In the July 30 briefing, the artists argued against this, writing: "In addition to the prejudicial nature of the mandate to play the sound recording for the jury on the issue of access, there is no probative value whatsoever in such an exercise. 'Taurus' was recorded and released in November of 1967. 'Stairway To Heaven' was written in approximately November of 1970. Because the members of LED ZEPPELIN denied having 'access' to 'Taurus' when they wrote 'Stairway To Heaven', access was definitely an issue in the case (to establish 'copying'). However, the only 'access' at issue in this case is whether the members of LED ZEPPELIN had access to 'Taurus' between November of 1967, when it was released, and November of 1970, when they wrote 'Stairway To Heaven'.
"Clearly, it is irrelevant whether or not LED ZEPPELIN had access to 'Taurus' in the almost five decades after 1970, including at the time of trial. It is inconceivable that the defendants — even if they did not hear the sound recording for the prior four decades — did not listen to the recording during the litigation, and prior to the time of trial. In fact, at the very least, by the time of the trial, every defendant would have heard the sound recording multiple times while conducting discovery and preparing for trial. Accordingly, the only thing that playing the sound recording to the defendant in front of the jury would demonstrate is how the defendant reacts to hearing a sound recording that he or she necessarily may have heard a thousand times prior to the trial. It certainly does not provide any evidence whatsoever that any such defendant heard the song at any time prior to the creation of the allegedly-infringing work, which is the only relevant time period for purposes of access in a copyright infringement case. Such a mandate also would not have any realistic bearing on any of the defendants' credibility regarding their testimony concerning lack of access.
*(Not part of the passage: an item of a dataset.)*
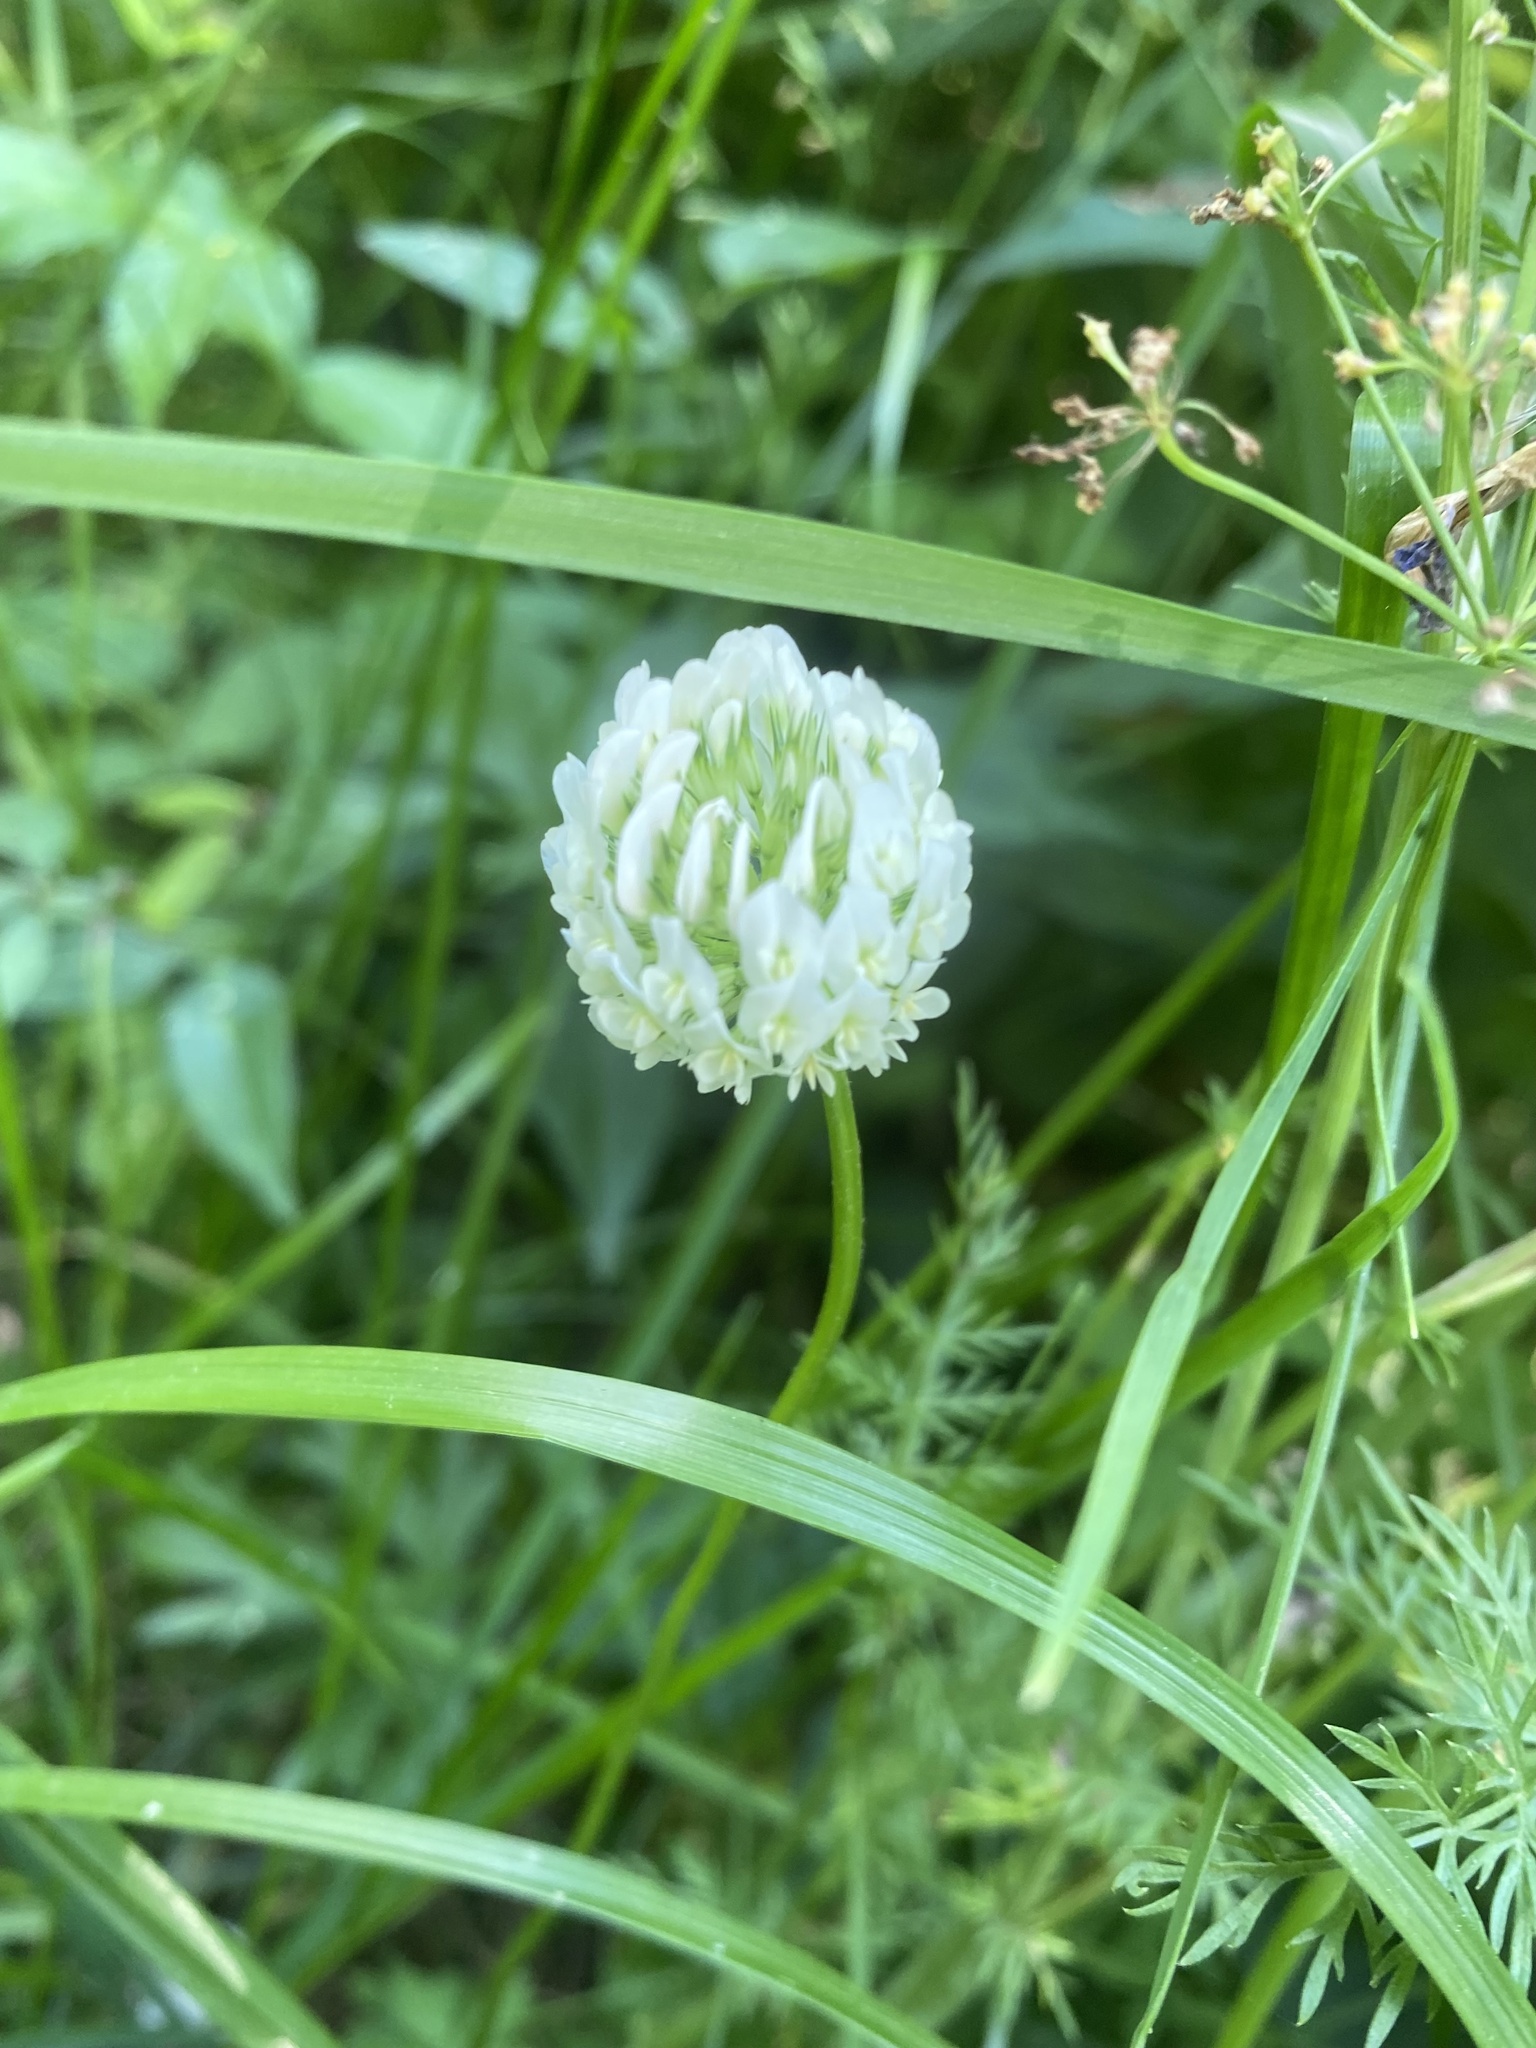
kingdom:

Notwithstanding the district court's observation that the defendants' reactions to hearing 'Taurus' were relevant, there truly is no relevance whatsoever to a defendant's reaction to hearing a song for the thousandth time, 46 years after an allegedly-infringing song is written — and any minimal relevance would certainly be outweighed by the extreme prejudice to the defendants.
"In light of the foregoing, if the panel's decision is adopted by this en banc court, artists and songwriters who are sued for copyright infringement in cases that involve songs that were written prior to 1972 will be at an extreme disadvantage, and suffer severe prejudice, because the plaintiff will be able to play the otherwise unprotected sound recording to the jury under the guise of proving (somehow) that the defendant had access to the song when he or she wrote the allegedly-infringing song."
Immediately following the June 2016 verdict, LED ZEPPELIN's Jimmy Page and Robert Plant released a statement saying that they were glad to see the issue resolved.
"We are grateful for the jury's conscientious service and pleased that it has ruled in our favor, putting to rest questions about the origins of 'Stairway To Heaven' and confirming what we have known for 45 years," they said. "We appreciate our fans' support, and look forward to putting this legal matter behind us."
Plaintiff's attorney Francis Malofiy later claimed he lost his case on a technicality, insisting that it was unfair the jury was unable to listen to the sound recording of "Taurus" and instead was limited to hearing an expert performance of the registered sheet music.
Malofiy received over a hundred sustained objections and "multiple admonishments" during the ZEPPELIN trial, with the band's publishing company Warner/Chappell Music filing documents asking the judge to order the plaintiffs to pay over $613,000 in costs for defending against the lawsuit.